== Selected passage

Wednesday, May 28, 2014

I run because there are demons to exorcise...


One of the most terrifying films I have ever seen is 'The Exorcist' in which a young girl is possessed by the devil.

Young Regan quickly goes from a sweet, pre-adolescent girl to an expletive spewing, spider crawling monstrosity. While eventually Regan's demons are exorcised, it occurs with no shortage of bloodshed and tragedy.

I have always been of the opinion that we carry demons around with us. There are the dark thoughts that keep us awake at night, the anxieties and fears about the things we can't control, or troubling ruminations.

As a child, I felt like I had little control over my demons. They would manifest in angry, violent ways sometimes. I
 found myself in the principal's office on more than one occasion. I often didn't understand how I got there. It was if something had possessed me not unlike young Regan.

But, there were things that happened in our house that were scary, terrifying, and impossible for my young mind to understand and they possessed me at times.

Perhaps that is why I gravitated towards films like 'The Exorcist'. Terrifying films like this in some small way made the scary things I encountered at home a bit more palatable.

While what happened in these films was often horrific, the protagonist almost inevitably prevailed and I suppose I needed to see this to remind myself that I could prevail as well.

I struggled greatly in childhood to master my demons. I felt like there was so little that was within my control, including my own behavior.

Then, I discovered running. Grueling and exhausting at first, running soon became the kind of exorcism I desperately needed.

The fears, anger, and voices of doubt quieted and sometimes ceased entirely when I was on the road.

My feelings of impotence and lack of control waned as I realized I actually was in control when I ran. There was much that I could not control, but I could control my own actions. It was entirely up to me how far and fast I went.

Upon completing my runs, the runner's high would wash over me providing a peace and serenity (if only short lived) that gave me hope that my demons could at least be controlled, if not entirely exorcised.

Countless miles later and a couple decades later, running is still my preferred form of exorcising demons.

Whether it is a crappy day, an opportunity squandered, a vexing conundrum, a lurking frustration, or some combination of the aforementioned, running never fails.

When I find myself on the verge of spider walking into the abyss, I take a deep breath, put on my shoes, and go.

====

● **Objective**:
Answer these questions about the post on running:
(a) Which film does the writer name as one of the most terrifying they have ever seen?
(b) What was entirely up to the writer when running?
(c) What three things does the writer do when "on the verge of spider walking into the abyss"?
None of the material is needed to work with the post on running.

== Collected material

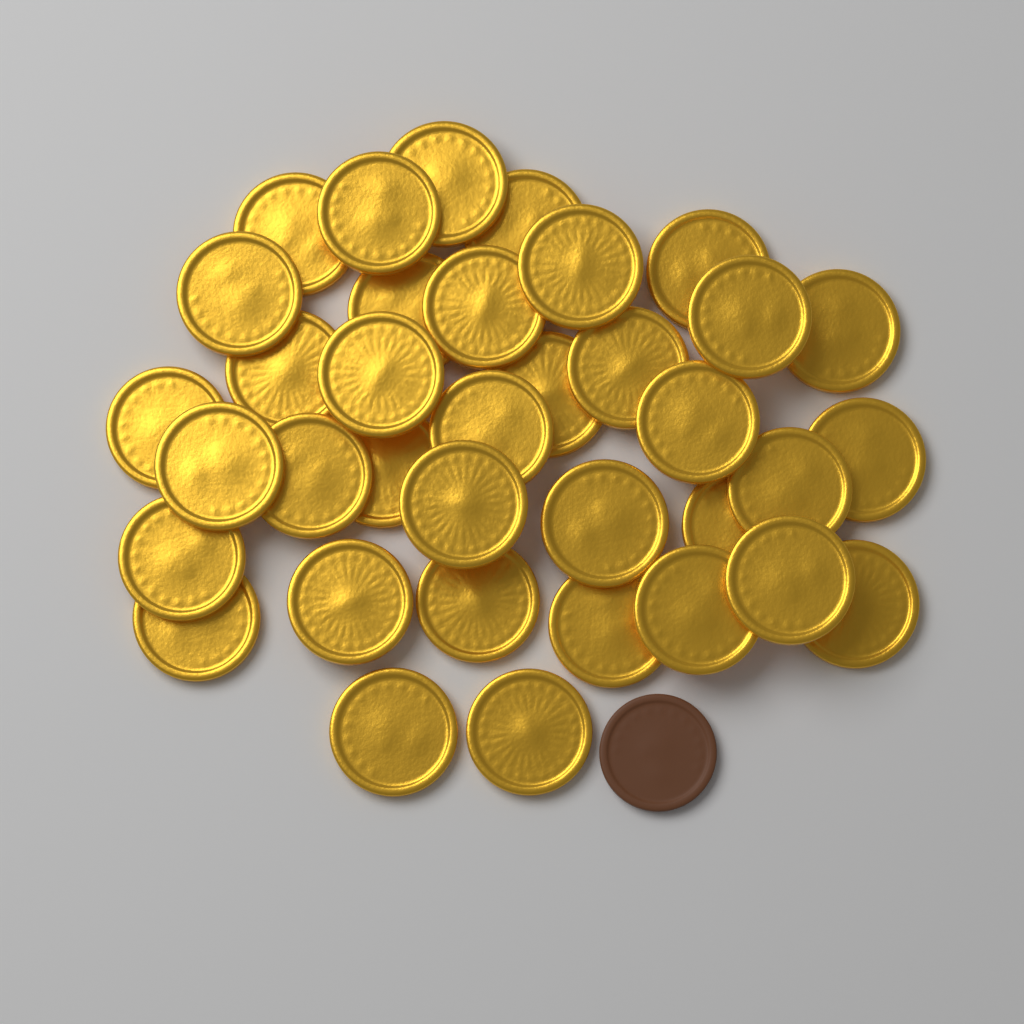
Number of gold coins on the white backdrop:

====

● **Expected answer**:
(a) 'The Exorcist'
(b) How far and how fast they went.
(c) The writer takes a deep breath, puts on their shoes, and goes.